I will be moving a good bit of my stuff from Ireland (Dublin) to Portugal in about 6 weeks time. Has anyone here got any recommendations on which companies are good and competively priced for doing this? I am working my way through google results getting estimates, but recommendations would be even better.

Thanks


----------



## omostra06 (Sep 11, 2007)

Catx said:


> Hi everyone,
> 
> I will be moving a good bit of my stuff from Ireland (Dublin) to Portugal in about 6 weeks time. Has anyone here got any recommendations on which companies are good and competively priced for doing this? I am working my way through google results getting estimates, but recommendations would be even better.
> 
> Thanks



hi catx, welcome to the forum.


----------



## Catx (Apr 15, 2009)

omostra06 said:


> hi catx, welcome to the forum.


Thanks  I like the layout here.


----------



## silvers (Sep 22, 2008)

Hi Cat,
we used these http://www.removalstoportugal.com/ Mrs Silvers sister also used them from the Uk to Portugal. Very fair prices and excellent customer service, they even gave me some money back as it didn't take as long as they thought!


----------



## Catx (Apr 15, 2009)

Thanks for the recommendation, Silvers. I've sent them an email.


----------



## Catx (Apr 15, 2009)

I heard back from the company recommended by Silvers, they don't cover Ireland - I would have to arrange transport to their London depot. 

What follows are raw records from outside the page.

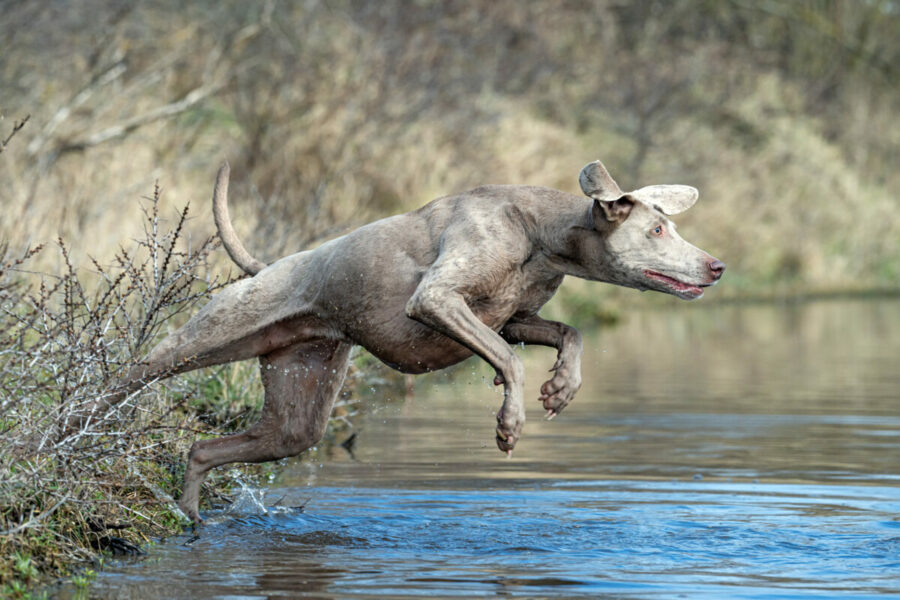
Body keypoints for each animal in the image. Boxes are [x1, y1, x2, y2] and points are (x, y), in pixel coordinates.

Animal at [118, 159, 724, 520]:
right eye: (657, 229)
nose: (717, 266)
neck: (541, 235)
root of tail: (268, 267)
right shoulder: (435, 300)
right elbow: (509, 362)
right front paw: (510, 424)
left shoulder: (514, 318)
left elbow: (568, 332)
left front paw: (562, 387)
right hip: (206, 337)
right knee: (133, 373)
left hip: (298, 410)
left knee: (207, 448)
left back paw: (191, 512)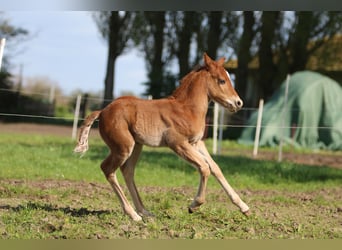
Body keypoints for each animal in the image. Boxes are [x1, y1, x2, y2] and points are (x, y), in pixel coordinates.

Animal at [75, 53, 250, 221]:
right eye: (222, 80)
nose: (239, 103)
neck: (187, 108)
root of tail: (103, 111)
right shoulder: (178, 143)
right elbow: (204, 167)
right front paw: (194, 205)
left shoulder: (197, 143)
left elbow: (215, 168)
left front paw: (244, 207)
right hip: (123, 147)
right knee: (107, 168)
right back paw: (133, 215)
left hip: (136, 145)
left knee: (127, 170)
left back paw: (144, 212)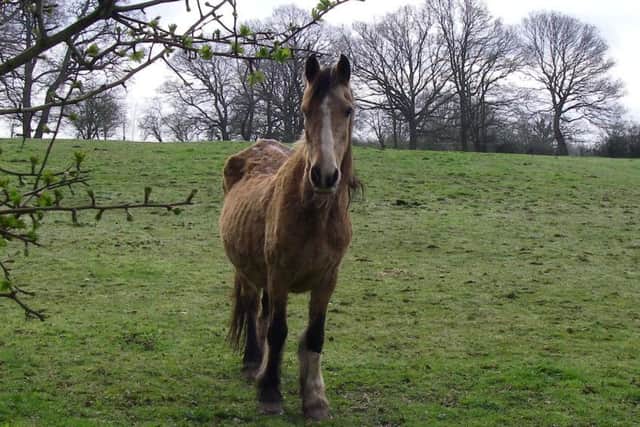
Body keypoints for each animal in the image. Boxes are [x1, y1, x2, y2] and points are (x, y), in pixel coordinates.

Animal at [218, 54, 359, 420]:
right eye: (305, 110)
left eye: (348, 110)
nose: (324, 175)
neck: (315, 216)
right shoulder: (279, 275)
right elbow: (278, 330)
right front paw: (270, 393)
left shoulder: (328, 279)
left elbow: (315, 336)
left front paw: (315, 399)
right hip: (248, 271)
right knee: (253, 309)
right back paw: (253, 363)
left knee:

Any other recommendations will be happily explored.


----------



## silvers (Sep 22, 2008)

Sorry about that Cat. When we moved it was cheaper to buy an old transit and drive it across ourselves. We did this from the UK to the North of Portugal and then used SA at a later date to move our stuff south. A friend has just used an Algarve based company and have had a nightmare with them, broken stuff, missing pallets, even telling lies to them on the phone. So be careful.


----------



## omostra06 (Sep 11, 2007)

silvers said:


> Sorry about that Cat. When we moved it was cheaper to buy an old transit and drive it across ourselves. We did this from the UK to the North of Portugal and then used SA at a later date to move our stuff south. A friend has just used an Algarve based company and have had a nightmare with them, broken stuff, missing pallets, even telling lies to them on the phone. So be careful.

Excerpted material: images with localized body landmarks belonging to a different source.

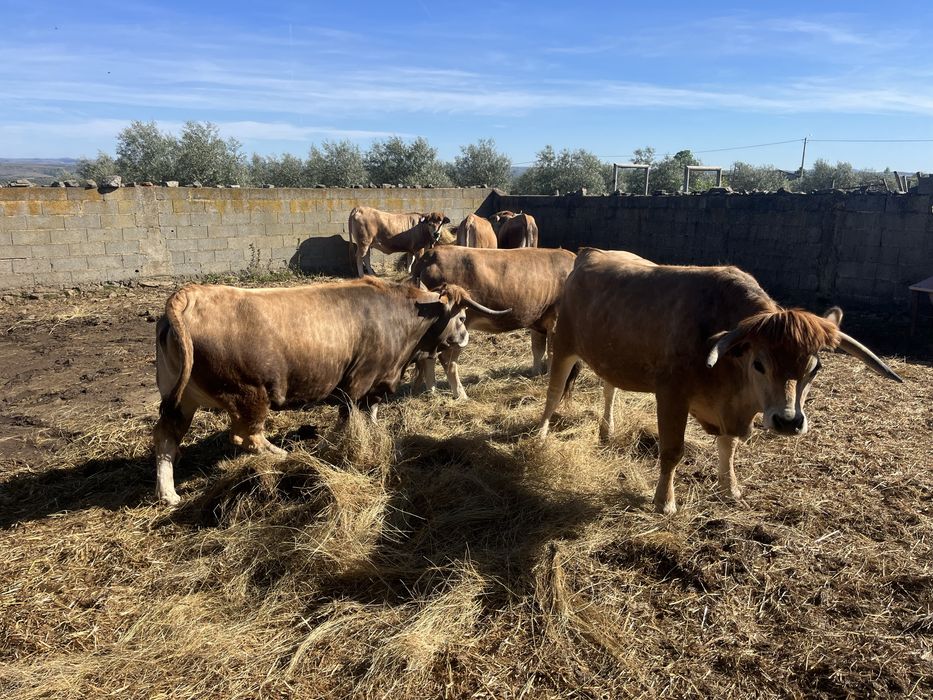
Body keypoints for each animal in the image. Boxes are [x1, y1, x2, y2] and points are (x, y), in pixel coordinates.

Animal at [153, 277, 508, 505]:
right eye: (461, 316)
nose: (465, 338)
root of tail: (187, 297)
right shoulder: (360, 381)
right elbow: (349, 415)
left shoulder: (372, 386)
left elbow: (368, 413)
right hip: (249, 395)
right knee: (246, 436)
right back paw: (285, 455)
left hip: (179, 399)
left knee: (165, 438)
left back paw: (169, 494)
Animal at [412, 246, 576, 399]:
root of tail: (430, 254)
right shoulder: (555, 321)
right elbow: (553, 353)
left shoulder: (538, 321)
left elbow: (538, 350)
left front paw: (536, 374)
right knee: (448, 360)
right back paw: (461, 395)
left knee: (430, 357)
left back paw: (432, 391)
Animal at [537, 248, 903, 515]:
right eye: (759, 364)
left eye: (814, 368)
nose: (788, 421)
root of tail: (589, 252)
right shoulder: (671, 394)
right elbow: (672, 451)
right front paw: (664, 502)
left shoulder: (730, 410)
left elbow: (729, 447)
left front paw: (731, 488)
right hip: (564, 343)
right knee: (553, 393)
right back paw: (540, 435)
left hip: (610, 356)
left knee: (609, 387)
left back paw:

we also bought a large van and done it ourselves, worked out very cost effective as we sold the van when we got to Portugal for more or less the same price we paid for it. so the cost to move all our stuff was pretty low and we got to load it and unload it ourselves so no damage was done.


----------



## Catx (Apr 15, 2009)

Thanks guys. Well done on the self move, but I'm only interested in companies who provide the service. A DIY job isn't an option for me at this time.


----------